TEXTE DE L'EXERCICE:

Autre centre d'intérêt particulièrement réputé, la fameuse Alfred-Brehm Haus qui présente l'une des plus grandes collections de fauves d'Allemagne, dont certaines espèces très rares en captivité. Nommée en l'honneur de l'écrivain et ancien directeur du zoo de Hambourg, cette fauverie est composée d'agencements à la fois intérieurs et extérieurs, utilisés parfois en alternance pour présenter des espèces différentes dans un espace relativement réduit, ce procédé, autrefois en vogue dans les zoos allemands, n'étant plus mis en oeuvre qu'au Tierpark. Les installations extérieures, quant à elles, sont constituées de cages, quelque peu obsolètes en apparence, mais qui procurent aux félins un cadre de vie qu'ils apprécient manifestement puisqu'ils s'y reproduisent régulièrement. Le succès remporté au regard de la reproduction des animaux en captivité ont fait de ce parc zoologique un véritable réservoir d'animaux pour les autres zoos du continent et — avec le Safari-Park de Dvur-Kralove en République tchèque — une référence en la matière. Plus encore, les programmes d'élevage conduits au Tierpark Berlin-Friedrichsfelde ont permis la réintroduction dans la nature de plusieurs espèces comme le chat sauvage d'Europe, la gazelle de Mhorr, l'addax, l'oryx algazelle ou le cheval de Prezwalski. Toutes ces efforts déployés en faveur de la protection de la nature méritent bien une petite visite d'encouragement de notre part !

Troisième jour : le Jardin zoologique de Tiergarten




Plus de quinze mille animaux, appartenant à près de mille cinq cents espèces différentes, réunis sur trente-cinq hectares de terrain ! Tel est l'exploit accompli par ce parc zoologique que les Allemands dénomme Zoologischer Garten Berlin, un parc zoologique qui ouvrit ses portes en 1844, en grande partie avec le don des animaux — kangourous, lamas, ours, buffles d'eau — provenant de la ménagerie royale du roi Frédéric-Guillaume IV de Prusse. Le parc ne cessa de s'agrandir, en comptant jusqu'à trois mille sept cents animaux à la veille de la Seconde Guerre Mondiale. Cette période se termina aussi tragiquement pour les pensionnaires du zoo que pour la ville de Berlin et ses habitants, puisqu'à l'issue des bombardements alliés, seuls quatre-vingt onze animaux étaient encore en vie !

DONNÉES ENREGISTRÉES:
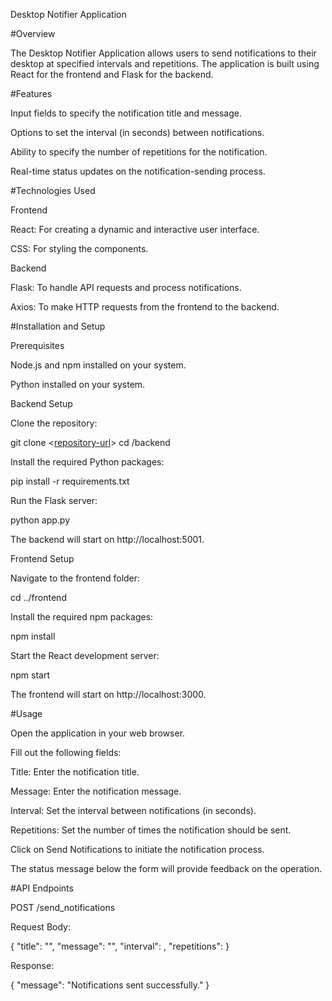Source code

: Desktop Notifier Application

#Overview

The Desktop Notifier Application allows users to send notifications to their desktop at specified intervals and repetitions. The application is built using React for the frontend and Flask for the backend.

#Features

Input fields to specify the notification title and message.

Options to set the interval (in seconds) between notifications.

Ability to specify the number of repetitions for the notification.

Real-time status updates on the notification-sending process.

#Technologies Used

Frontend

React: For creating a dynamic and interactive user interface.

CSS: For styling the components.

Backend

Flask: To handle API requests and process notifications.

Axios: To make HTTP requests from the frontend to the backend.

#Installation and Setup

Prerequisites

Node.js and npm installed on your system.

Python installed on your system.

Backend Setup

Clone the repository:

git clone <[repository-url](https://github.com/yashwanthm998/Desktop-Notifier)>
cd <repository-folder>/backend

Install the required Python packages:

pip install -r requirements.txt

Run the Flask server:

python app.py

The backend will start on http://localhost:5001.

Frontend Setup

Navigate to the frontend folder:

cd ../frontend

Install the required npm packages:

npm install

Start the React development server:

npm start

The frontend will start on http://localhost:3000.

#Usage

Open the application in your web browser.

Fill out the following fields:

Title: Enter the notification title.

Message: Enter the notification message.

Interval: Set the interval between notifications (in seconds).

Repetitions: Set the number of times the notification should be sent.

Click on Send Notifications to initiate the notification process.

The status message below the form will provide feedback on the operation.

#API Endpoints

POST /send_notifications

Request Body:

{
  "title": "<notification-title>",
  "message": "<notification-message>",
  "interval": <interval-in-seconds>,
  "repetitions": <number-of-repetitions>
}

Response:

{
  "message": "Notifications sent successfully."
}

CONSIGNE ÉCRITE:
Recopiez le texte sur les zoos de Berlin depuis "Plus de quinze" jusqu'à "encore en vie !" inclus.

RÉPONSE À L'EXERCICE:
Plus de quinze mille animaux, appartenant à près de mille cinq cents espèces différentes, réunis sur trente-cinq hectares de terrain ! Tel est l'exploit accompli par ce parc zoologique que les Allemands dénomme Zoologischer Garten Berlin, un parc zoologique qui ouvrit ses portes en 1844, en grande partie avec le don des animaux — kangourous, lamas, ours, buffles d'eau — provenant de la ménagerie royale du roi Frédéric-Guillaume IV de Prusse. Le parc ne cessa de s'agrandir, en comptant jusqu'à trois mille sept cents animaux à la veille de la Seconde Guerre Mondiale. Cette période se termina aussi tragiquement pour les pensionnaires du zoo que pour la ville de Berlin et ses habitants, puisqu'à l'issue des bombardements alliés, seuls quatre-vingt onze animaux étaient encore en vie !